• Problem to solve:
For the entries below, copy exactly the line that contains "Obligations by Object Classification 7" through the line that contains "a big plastic", both ends included, and exclude all pictures.

• Records provided:
--

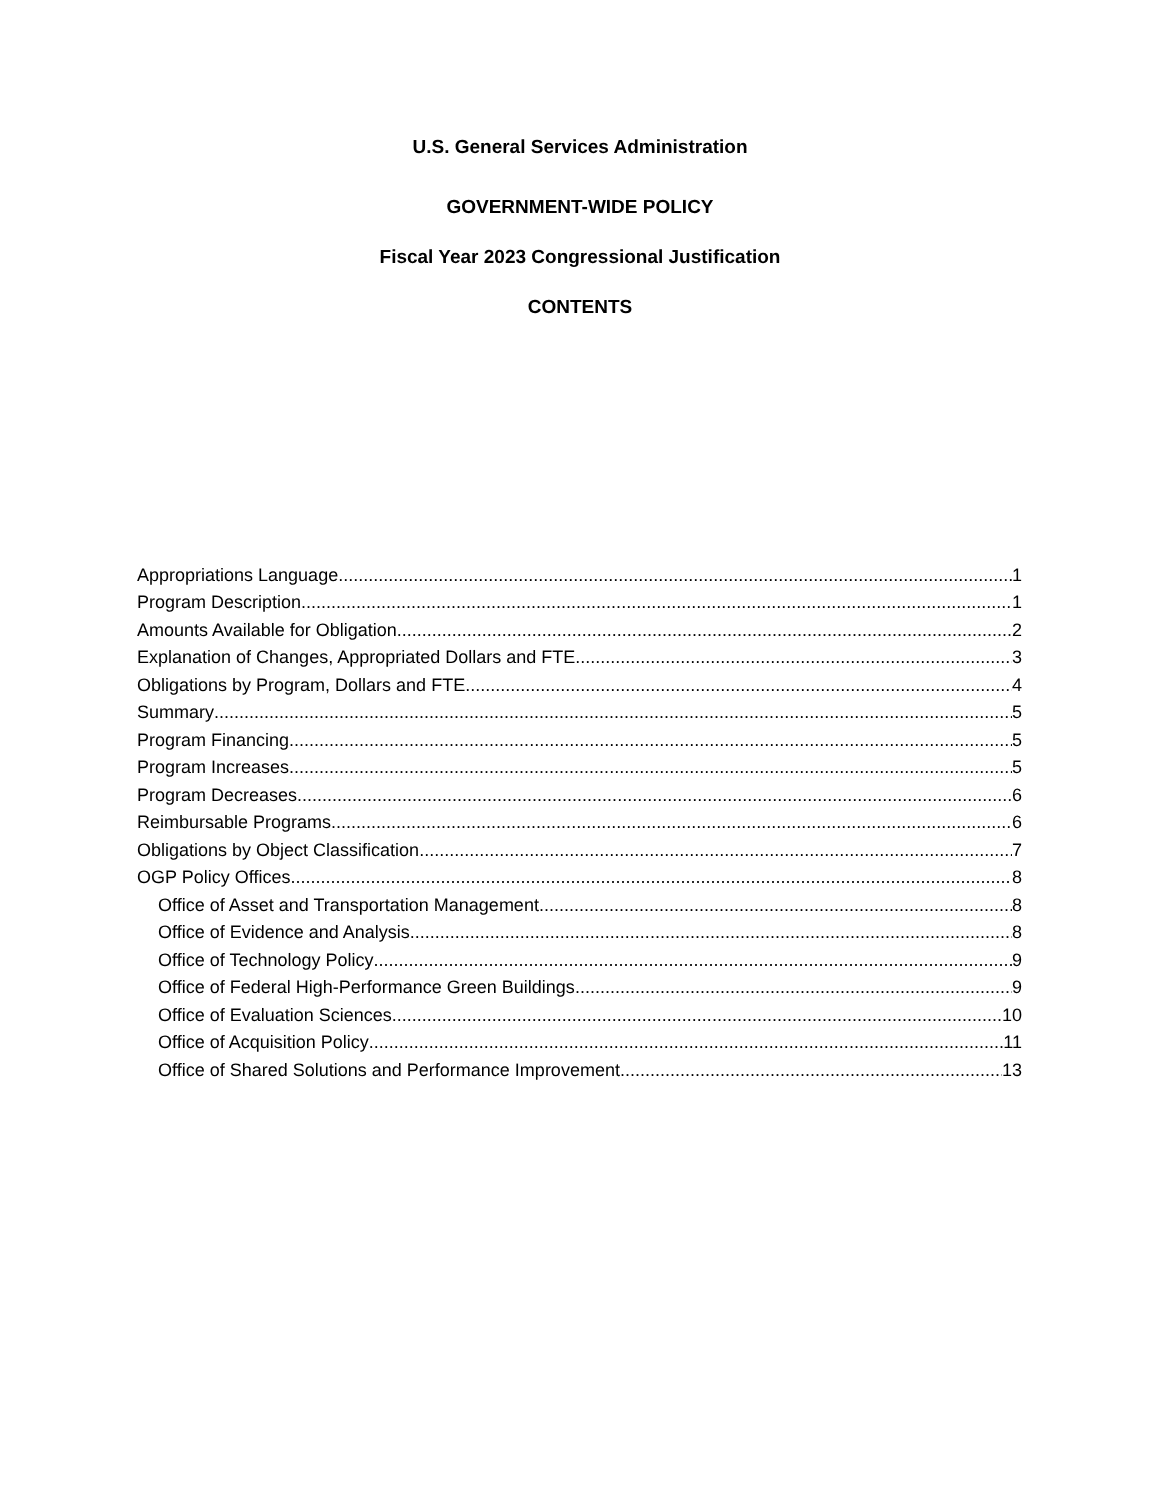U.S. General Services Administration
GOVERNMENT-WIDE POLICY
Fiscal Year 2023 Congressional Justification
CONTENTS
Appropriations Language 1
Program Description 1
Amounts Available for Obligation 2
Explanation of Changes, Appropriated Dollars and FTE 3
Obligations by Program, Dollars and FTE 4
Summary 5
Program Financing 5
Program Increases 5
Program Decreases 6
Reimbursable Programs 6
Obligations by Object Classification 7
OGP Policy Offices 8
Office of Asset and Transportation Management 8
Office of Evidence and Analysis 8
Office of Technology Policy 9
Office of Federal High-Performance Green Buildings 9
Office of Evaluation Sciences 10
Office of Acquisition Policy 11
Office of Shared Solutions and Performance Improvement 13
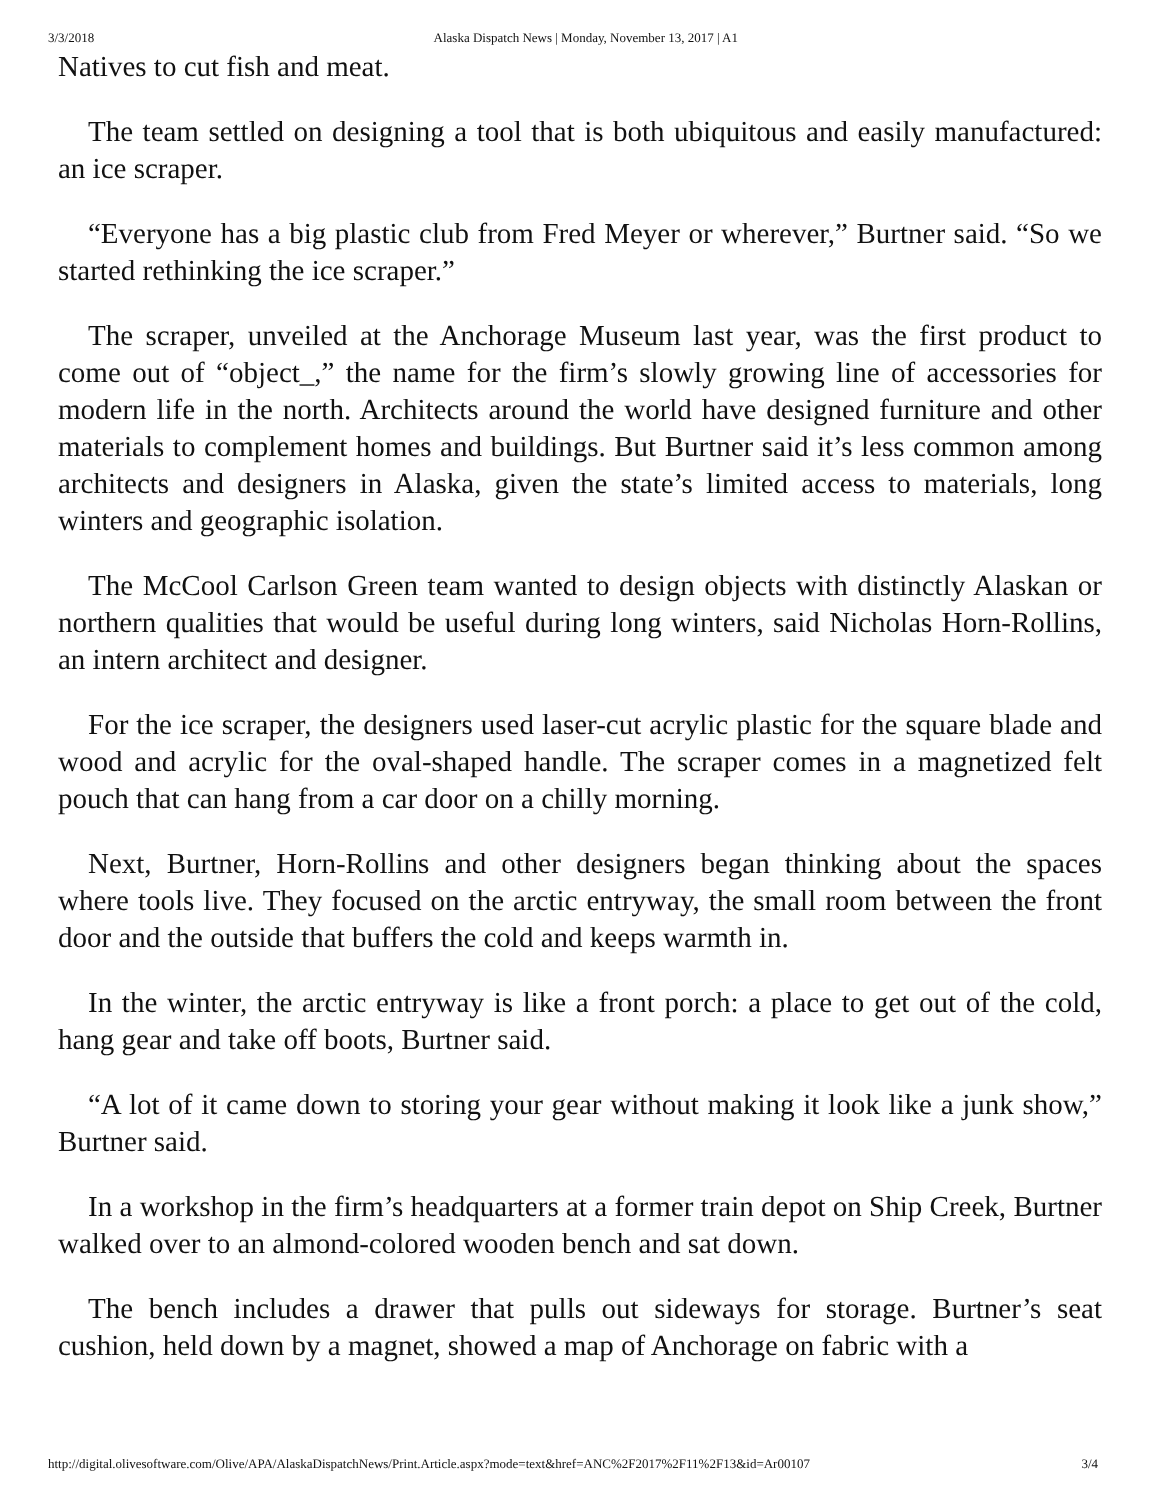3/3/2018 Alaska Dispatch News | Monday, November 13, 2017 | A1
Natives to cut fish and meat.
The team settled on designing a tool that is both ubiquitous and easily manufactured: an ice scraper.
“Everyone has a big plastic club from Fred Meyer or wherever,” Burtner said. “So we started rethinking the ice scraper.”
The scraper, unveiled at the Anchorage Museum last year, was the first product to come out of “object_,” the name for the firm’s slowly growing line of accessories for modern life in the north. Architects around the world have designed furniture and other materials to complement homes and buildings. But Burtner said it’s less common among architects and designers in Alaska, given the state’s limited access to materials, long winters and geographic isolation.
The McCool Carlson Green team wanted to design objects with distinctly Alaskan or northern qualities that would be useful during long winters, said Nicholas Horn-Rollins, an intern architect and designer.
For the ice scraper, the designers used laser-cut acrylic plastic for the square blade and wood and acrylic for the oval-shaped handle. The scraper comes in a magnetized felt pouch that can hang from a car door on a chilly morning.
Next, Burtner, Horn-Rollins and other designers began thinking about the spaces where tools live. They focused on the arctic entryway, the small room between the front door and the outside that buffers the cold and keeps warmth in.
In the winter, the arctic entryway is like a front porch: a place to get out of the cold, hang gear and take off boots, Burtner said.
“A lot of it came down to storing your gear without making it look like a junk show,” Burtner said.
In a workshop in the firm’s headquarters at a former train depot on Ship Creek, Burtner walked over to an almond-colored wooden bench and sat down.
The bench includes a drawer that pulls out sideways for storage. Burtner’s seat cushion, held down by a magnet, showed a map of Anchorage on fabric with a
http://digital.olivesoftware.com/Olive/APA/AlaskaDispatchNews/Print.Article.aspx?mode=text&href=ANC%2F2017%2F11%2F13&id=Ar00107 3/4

--

• Answer to this problem:
Obligations by Object Classification 7
OGP Policy Offices 8
Office of Asset and Transportation Management 8
Office of Evidence and Analysis 8
Office of Technology Policy 9
Office of Federal High-Performance Green Buildings 9
Office of Evaluation Sciences 10
Office of Acquisition Policy 11
Office of Shared Solutions and Performance Improvement 13
3/3/2018 Alaska Dispatch News | Monday, November 13, 2017 | A1
Natives to cut fish and meat.
The team settled on designing a tool that is both ubiquitous and easily manufactured: an ice scraper.
“Everyone has a big plastic club from Fred Meyer or wherever,” Burtner said. “So we started rethinking the ice scraper.”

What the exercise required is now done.